Extracted data entries:
'''
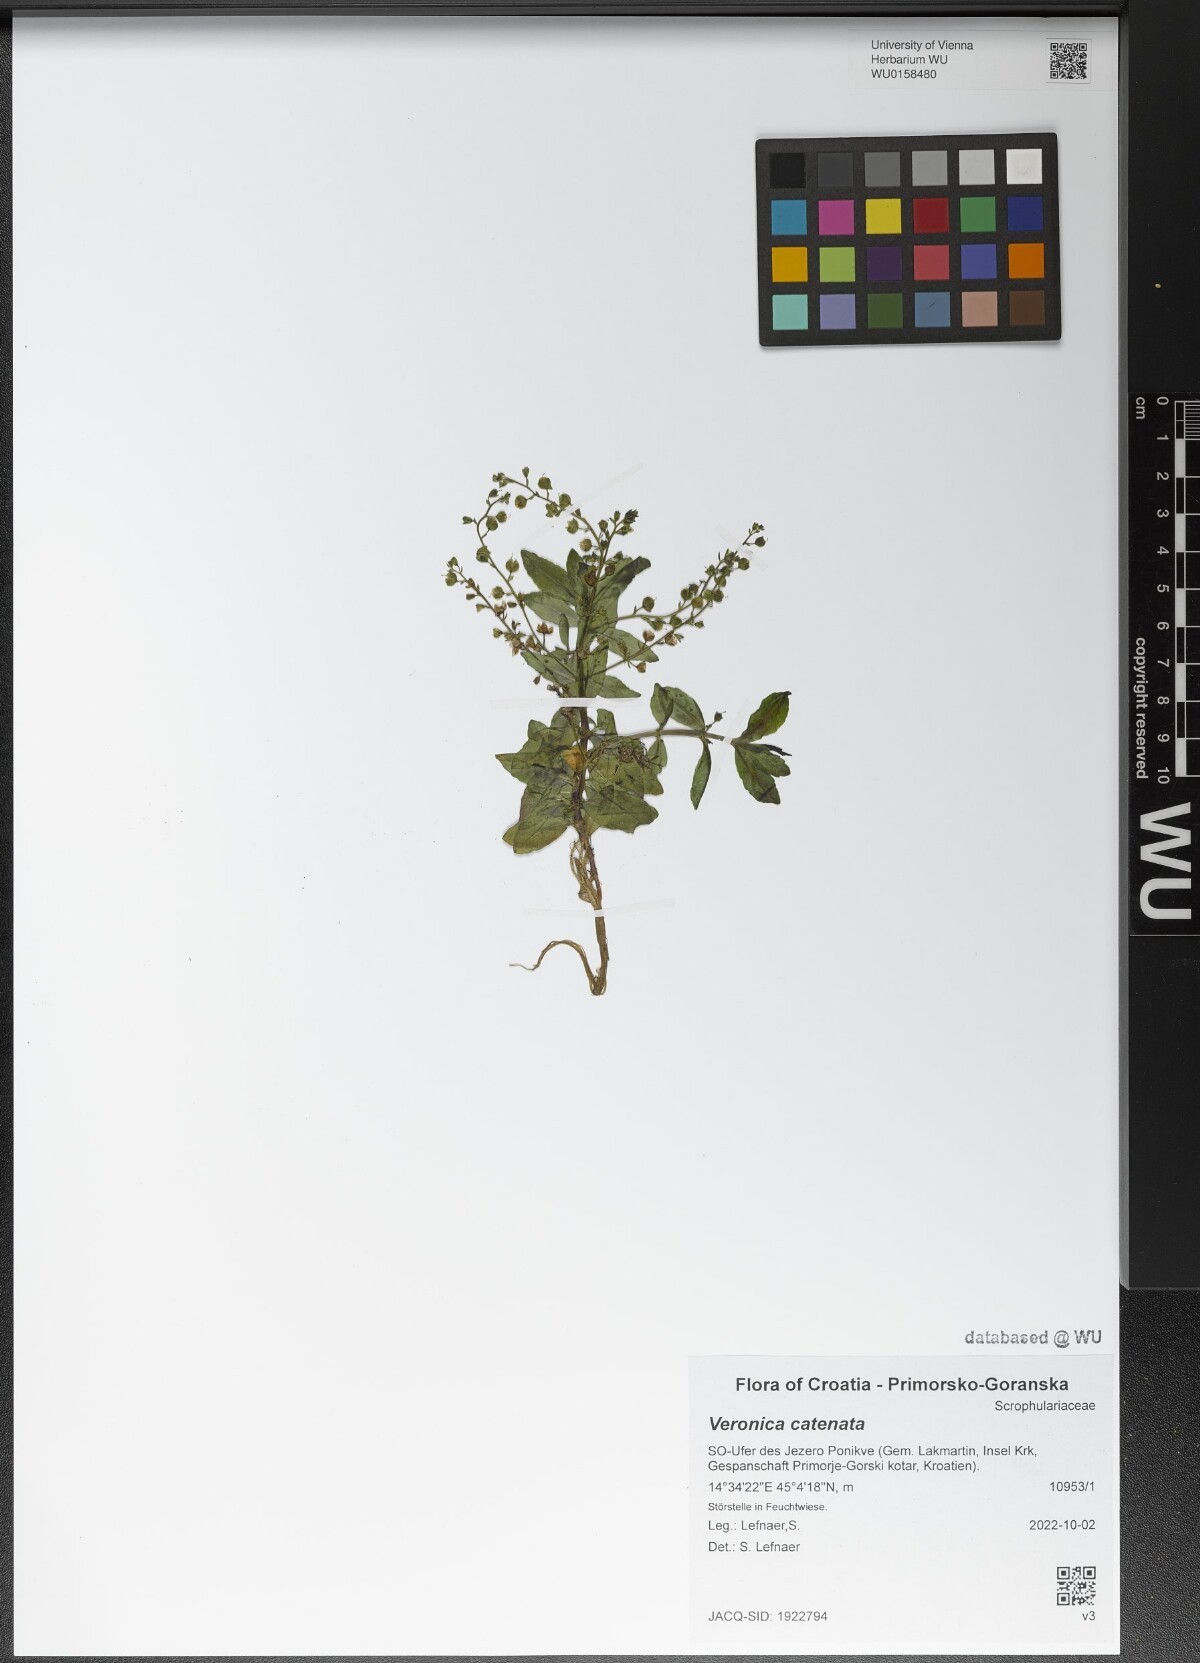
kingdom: Plantae
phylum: Tracheophyta
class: Magnoliopsida
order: Lamiales
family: Plantaginaceae
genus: Veronica
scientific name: Veronica catenata
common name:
'''
TASK TO CARRY OUT:
Transcribe the text lines of every item above verbatim, leaving the pictures out.

THE SOLUTION:
kingdom: Plantae
phylum: Tracheophyta
class: Magnoliopsida
order: Lamiales
family: Plantaginaceae
genus: Veronica
scientific name: Veronica catenata
common name:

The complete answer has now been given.